Bank of America said in a statement that the events covered in the suit occurred before the takeover and that neither it nor Countrywide was sued.
“Countrywide Financial Corporation will advance funds to Mozilo and Sambol as required by the indemnification provisions of its corporate bylaws in these circumstances,” according to the bank’s statement. “Those funds will be used by the defendants to pay the non-penalty amounts ordered by the Court.”
The penalty and disgorgement payments will go to the settlement fund for the Countrywide securities class action that Bank of America agreed to settle in April for $600 million.

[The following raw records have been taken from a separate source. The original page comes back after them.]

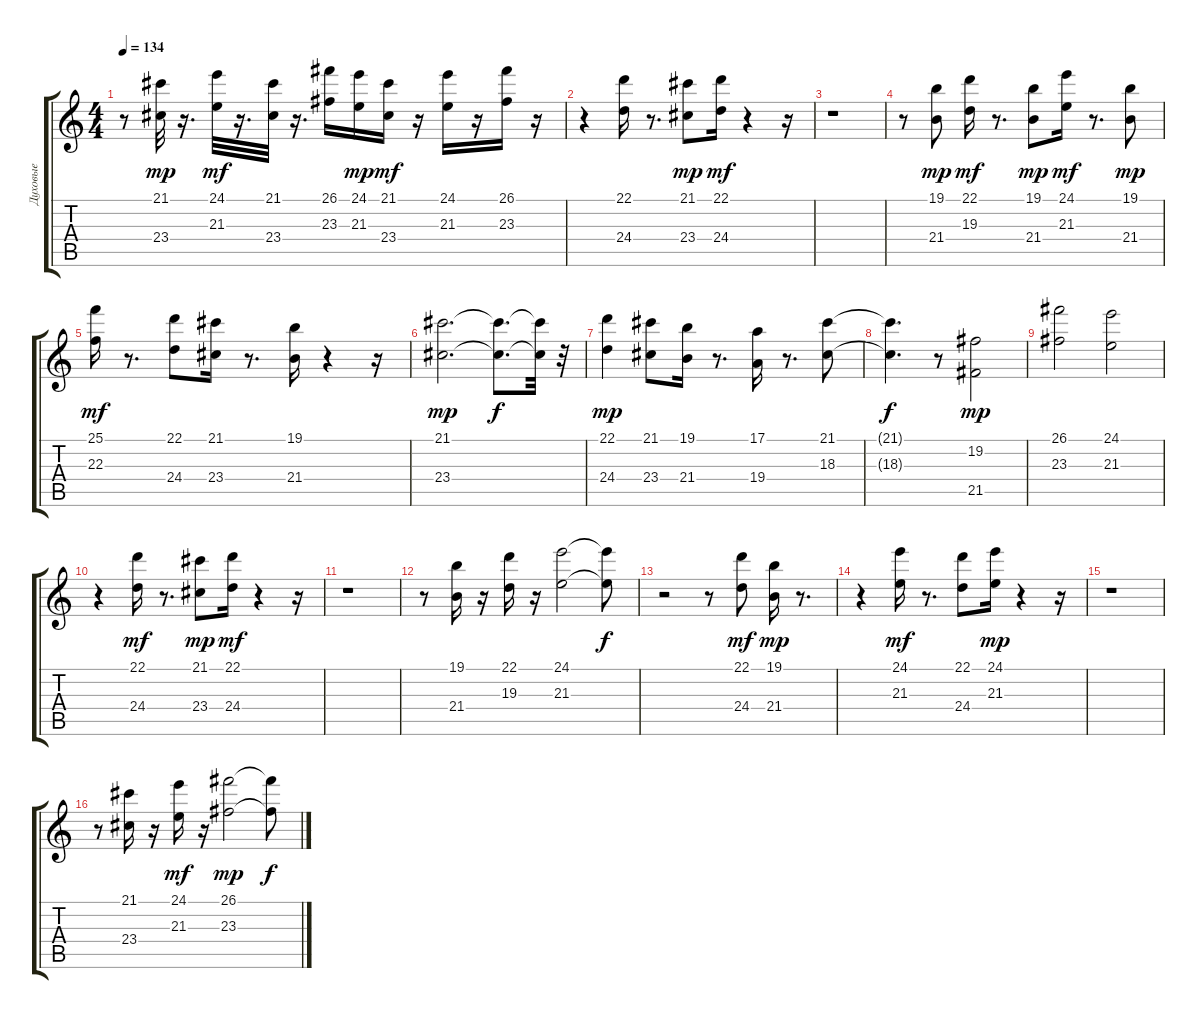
\track ("Духовые" "Духовые") {instrument brasssection}
\staff {score tabs}
\tuning (E4 B3 G3 D3 A2 E2) {hide}
\ts (4 4)
\tempo 134
\clef g2
\ks c
r.8{dy f} (21.1 23.4).32{dy mp} r.16{d} (24.1 21.3).32{dy mf} r.16{d} (21.1 23.4).32 r.16{d} (26.1 23.3).16 (24.1 21.3).16{dy mp} (21.1 23.4).16{dy mf} r.16 (24.1 21.3).16 r.16 (26.1 23.3).16 r.16 |
r.4 (22.1 24.4).16 r.8{d} (21.1 23.4).8{dy mp} (22.1 24.4).16{dy mf} r.4 r.16 |
r.1 |
r.8 (19.1 21.4).8{dy mp} (22.1 19.3).16{dy mf} r.8{d} (19.1 21.4).8{dy mp} (24.1 21.3).16{dy mf} r.8{d} (19.1 21.4).8{dy mp} |
(25.1 22.3).16{dy mf} r.8{d} (22.1 24.4).8 (21.1 23.4).16 r.8{d} (19.1 21.4).16 r.4 r.16 |
(21.1 23.4).2{d dy mp} (21.1{t} 23.4{t}).8{d dy f} (21.1{t} 23.4{t}).32 r.32 |
(22.1 24.4).4{dy mp} (21.1 23.4).8 (19.1 21.4).16 r.8{d} (17.1 19.4).16 r.8{d} (21.1 18.3).8 |
(21.1{t} 18.3{t}).4{d dy f} r.8 (19.2 21.5).2{dy mp} |
(26.1 23.3).2 (24.1 21.3).2 |
r.4 (22.1 24.4).16{dy mf} r.8{d} (21.1 23.4).8{dy mp} (22.1 24.4).16{dy mf} r.4 r.16 |
r.1 |
r.8 (19.1 21.4).16 r.16 (22.1 19.3).16 r.16 (24.1 21.3).2 (24.1{t} 21.3{t}).8{dy f} |
r.2 r.8 (22.1 24.4).8{dy mf} (19.1 21.4).16{dy mp} r.8{d} |
r.4 (24.1 21.3).16{dy mf} r.8{d} (22.1 24.4).8 (24.1 21.3).16{dy mp} r.4 r.16 |
r.1 |
r.8 (21.1 23.4).16 r.16 (24.1 21.3).16{dy mf} r.16 (26.1 23.3).2{dy mp} (26.1{t} 23.3{t}).8{dy f}
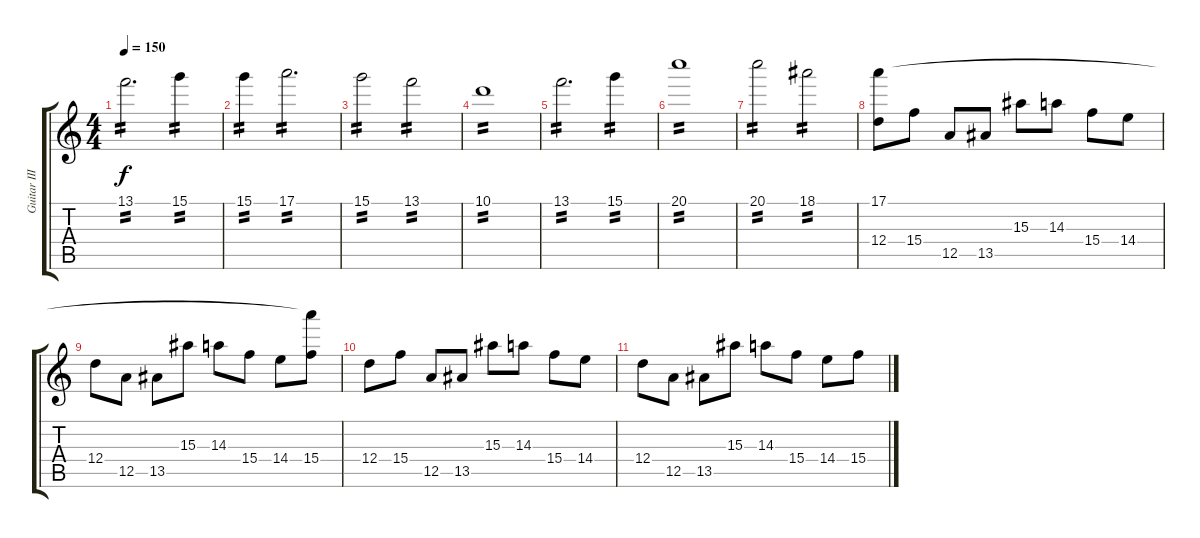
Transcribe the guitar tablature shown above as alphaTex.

\track ("Guitar III" "Guitar III") {instrument electricguitarclean}
\staff {score tabs}
\tuning (E4 B3 G3 D3 A2 D2) {hide}
\ts (4 4)
\tempo 150
\clef g2
\ks c
13.1.2{d tp 2 dy f} 15.1.4{tp 2} |
15.1.4{tp 2} 17.1.2{d tp 2} |
15.1.2{tp 2} 13.1.2{tp 2} |
10.1.1{tp 2} |
13.1.2{d tp 2} 15.1.4{tp 2} |
20.1.1{tp 2} |
20.1.2{tp 2} 18.1.2{tp 2} |
(17.1 12.4).8 15.4.8 12.5.8 13.5.8 15.3.8 14.3.8 15.4.8 14.4.8 |
12.4.8 12.5.8 13.5.8 15.3.8 14.3.8 15.4.8 14.4.8 (17.1{t} 15.4).8 |
12.4.8 15.4.8 12.5.8 13.5.8 15.3.8 14.3.8 15.4.8 14.4.8 |
12.4.8 12.5.8 13.5.8 15.3.8 14.3.8 15.4.8 14.4.8 15.4.8
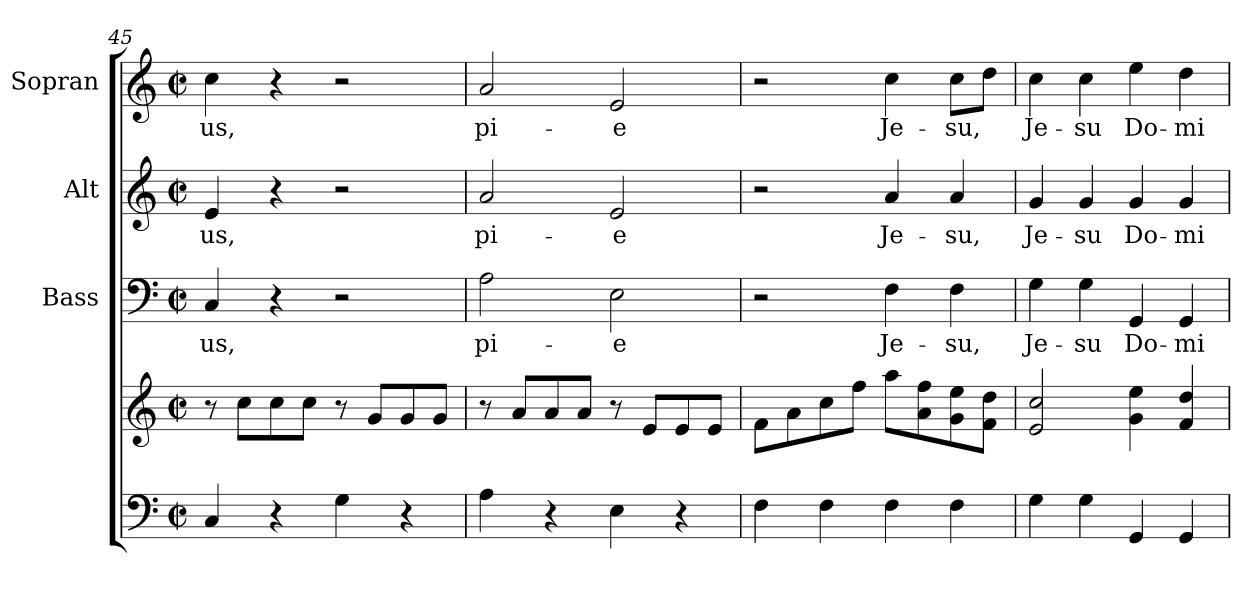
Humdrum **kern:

**kern	**kern	**kern	**text	**kern	**text	**kern	**text
*part4	*part4	*part3	*part3	*part2	*part2	*part1	*part1
*staff5	*staff4	*staff3	*staff3	*staff2	*staff2	*staff1	*staff1
*	*	*I"Bass	*	*I"Alt	*	*I"Sopran	*
*	*	*I'B.	*	*I'A.	*	*I'S.	*
*clefF4	*clefG2	*clefF4	*	*clefG2	*	*clefG2	*
*k[]	*k[]	*k[]	*	*k[]	*	*k[]	*
*C:	*C:	*C:	*	*C:	*	*C:	*
*M2/2	*M2/2	*M2/2	*	*M2/2	*	*M2/2	*
*met(c|)	*met(c|)	*met(c|)	*	*met(c|)	*	*met(c|)	*
=45	=45	=45	=45	=45	=45	=45	=45
!	!	!	!LO:LY:b	!	!LO:LY:b	!	!LO:LY:b
4C/	8r	4C/	-us,	4e/	-us,	4cc\	-us,
.	8cc\L	.	.	.	.	.	.
4r	8cc\	4r	.	4r	.	4r	.
.	8cc\J	.	.	.	.	.	.
4G\	8r	2r	.	2r	.	2r	.
.	8g/L	.	.	.	.	.	.
4r	8g/	.	.	.	.	.	.
.	8g/J	.	.	.	.	.	.
=46	=46	=46	=46	=46	=46	=46	=46
!	!	!	!LO:LY:b	!	!LO:LY:b	!	!LO:LY:b
4A\	8r	2A\	pi-	2a/	pi-	2a/	pi-
.	8a/L	.	.	.	.	.	.
4r	8a/	.	.	.	.	.	.
.	8a/J	.	.	.	.	.	.
!	!	!	!LO:LY:b	!	!LO:LY:b	!	!LO:LY:b
4E\	8r	2E\	-e	2e/	-e	2e/	-e
.	8e/L	.	.	.	.	.	.
4r	8e/	.	.	.	.	.	.
.	8e/J	.	.	.	.	.	.
!!LO:PB:g=z
=47	=47	=47	=47	=47	=47	=47	=47
4F\	8f\L	2r	.	2r	.	2r	.
.	8a\	.	.	.	.	.	.
4F\	8cc\	.	.	.	.	.	.
.	8ff\J	.	.	.	.	.	.
!	!	!	!LO:LY:b	!	!LO:LY:b	!	!LO:LY:b
4F\	8aa\L	4F\	Je-	4a/	Je-	4cc\	Je-
.	8a\ 8ff\	.	.	.	.	.	.
!	!	!	!LO:LY:b	!	!LO:LY:b	!	!LO:LY:b
4F\	8g\ 8ee\	4F\	-su,	4a/	-su,	8cc\L	-su,
.	8f\ 8dd\J	.	.	.	.	8dd\J	.
=48	=48	=48	=48	=48	=48	=48	=48
!	!	!	!LO:LY:b	!	!LO:LY:b	!	!LO:LY:b
4G\	2e/ 2cc/	4G\	Je-	4g/	Je-	4cc\	Je-
!	!	!	!LO:LY:b	!	!LO:LY:b	!	!LO:LY:b
4G\	.	4G\	-su	4g/	-su	4cc\	-su
!	!	!	!LO:LY:b	!	!LO:LY:b	!	!LO:LY:b
4GG/	4g\ 4ee\	4GG/	Do-	4g/	Do-	4ee\	Do-
!	!	!	!LO:LY:b	!	!LO:LY:b	!	!LO:LY:b
4GG/	4f/ 4dd/	4GG/	-mi-	4g/	-mi-	4dd\	-mi-
=	=	=	=	=	=	=	=
*-	*-	*-	*-	*-	*-	*-	*-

“The SEC decided not to pursue any of the fraud or aiding and abetting fraud claims alleged in its complaint against Mr. Sieracki, and decided not to pursue its request that Mr. Sieracki be barred in the future from serving as a director or officer of a public company,” Sieracki’s lawyer, Shirli Fabbri Weiss, said in a statement.
The Federal Bureau of Investigation started investigating Countrywide officials for possible securities fraud in 2008. Thom Mrozek, a spokesman for the U.S. Attorney’s Office in Los Angeles, declined to comment on the investigation.
The case is SEC v. Mozilo, 09-3994, U.S. District Court, Central District of California (Los Angeles.)